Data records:
....
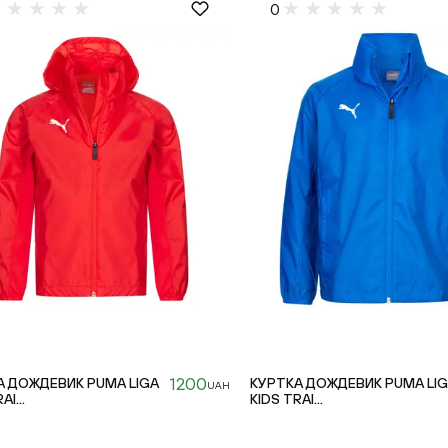
0
1200
А ДОЖДЕВИК PUMA LIGA
КУРТКА ДОЖДЕВИК PUMA LI
UAH
AI...
KIDS TRAI...
176cm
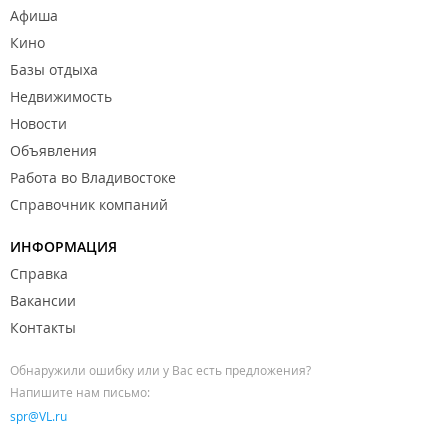
Афиша
Кино
Базы отдыха
Недвижимость
Новости
Объявления
Работа во Владивостоке
Справочник компаний
ИНФОРМАЦИЯ
Справка
Вакансии
Контакты
Обнаружили ошибку или у Вас есть предложения?
Напишите нам письмо:
spr@VL.ru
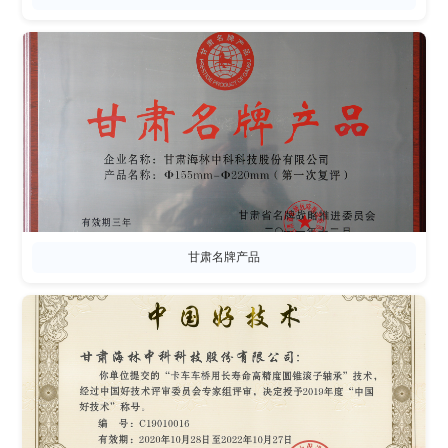
甘肃名牌产品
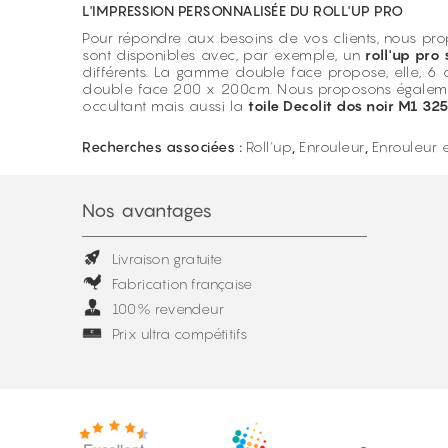
L'IMPRESSION PERSONNALISÉE DU ROLL'UP PRO
Pour répondre aux besoins de vos clients, nous pro
sont disponibles avec, par exemple, un
roll'up pro
différents. La gamme double face propose, elle, 6 c
double face 200 x 200cm. Nous proposons égaleme
occultant mais aussi la
toile Decolit dos noir M1 32
Recherches associées :
Roll'up
,
Enrouleur
,
Enrouleur e
Nos avantages
Livraison gratuite
Fabrication française
100% revendeur
Prix ultra compétitifs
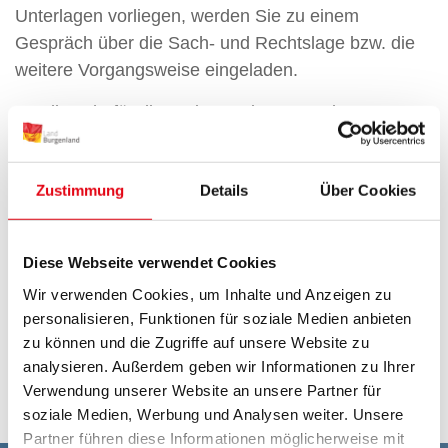
Unterlagen vorliegen, werden Sie zu einem
Gespräch über die Sach- und Rechtslage bzw. die
weitere Vorgangsweise eingeladen.
Vollmacht für die Patienten*innen- und
Behindertenanwaltschaft Burgenland
(.pdf)
Beschwerdeformular allgemein
(.pdf)
Zustimmung
Details
Über Cookies
Beschwerdeformular Zahnärzte
(.pdf)
Bei Beschwerden gegen Einrichtungen des
Diese Webseite verwendet Cookies
Gesundheitswesens außerhalb des Burgenlandes
Wir verwenden Cookies, um Inhalte und Anzeigen zu
müssen Sie sich an die dafür zuständige
personalisieren, Funktionen für soziale Medien anbieten
Patientenvertretung wenden.
zu können und die Zugriffe auf unsere Website zu
analysieren. Außerdem geben wir Informationen zu Ihrer
Patient*innenvertretungen Österreichs
(.pdf)
Verwendung unserer Website an unsere Partner für
soziale Medien, Werbung und Analysen weiter. Unsere
Partner führen diese Informationen möglicherweise mit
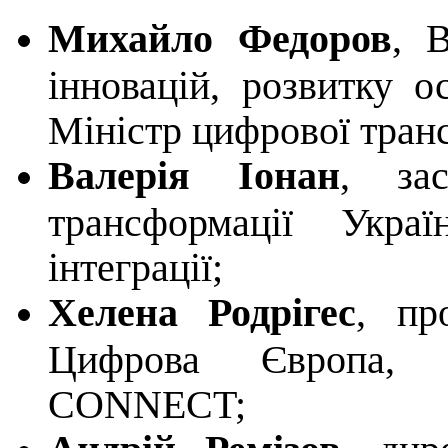
Михайло Федоров
, В
інновацій, розвитку о
Міністр цифрової тран
Валерія Іонан
, за
трансформації Укра
інтеграції;
Хелена Родрігес
, пр
Цифрова Європа, 
CONNECT;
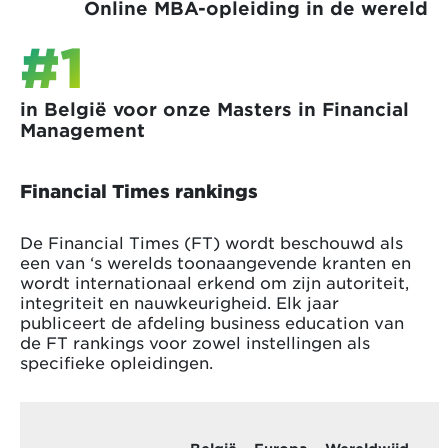
Online MBA-opleiding in de wereld
#1
in België voor onze Masters in Financial
Management
Financial Times rankings
De Financial Times (FT) wordt beschouwd als
een van ‘s werelds toonaangevende kranten en
wordt internationaal erkend om zijn autoriteit,
integriteit en nauwkeurigheid. Elk jaar
publiceert de afdeling business education van
de FT rankings voor zowel instellingen als
specifieke opleidingen.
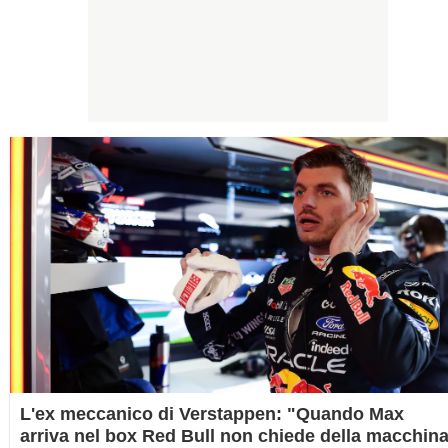
L'ex meccanico di Verstappen: "Quando Max
arriva nel box Red Bull non chiede della macchina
....
■ Exercise requirements
Update the items starting with the line that contains "Online MBA-opleiding in de wereld" and going on through the end of the items, swapping "rankings" for "ranglijsten" and keeping everything else the same. Leave the pictures out of your answer.

■ Output for this exercise
Online MBA-opleiding in de wereld
#1
in België voor onze Masters in Financial
Management
Financial Times ranglijsten
De Financial Times (FT) wordt beschouwd als
een van ‘s werelds toonaangevende kranten en
wordt internationaal erkend om zijn autoriteit,
integriteit en nauwkeurigheid. Elk jaar
publiceert de afdeling business education van
de FT ranglijsten voor zowel instellingen als
specifieke opleidingen.
L'ex meccanico di Verstappen: "Quando Max
arriva nel box Red Bull non chiede della macchina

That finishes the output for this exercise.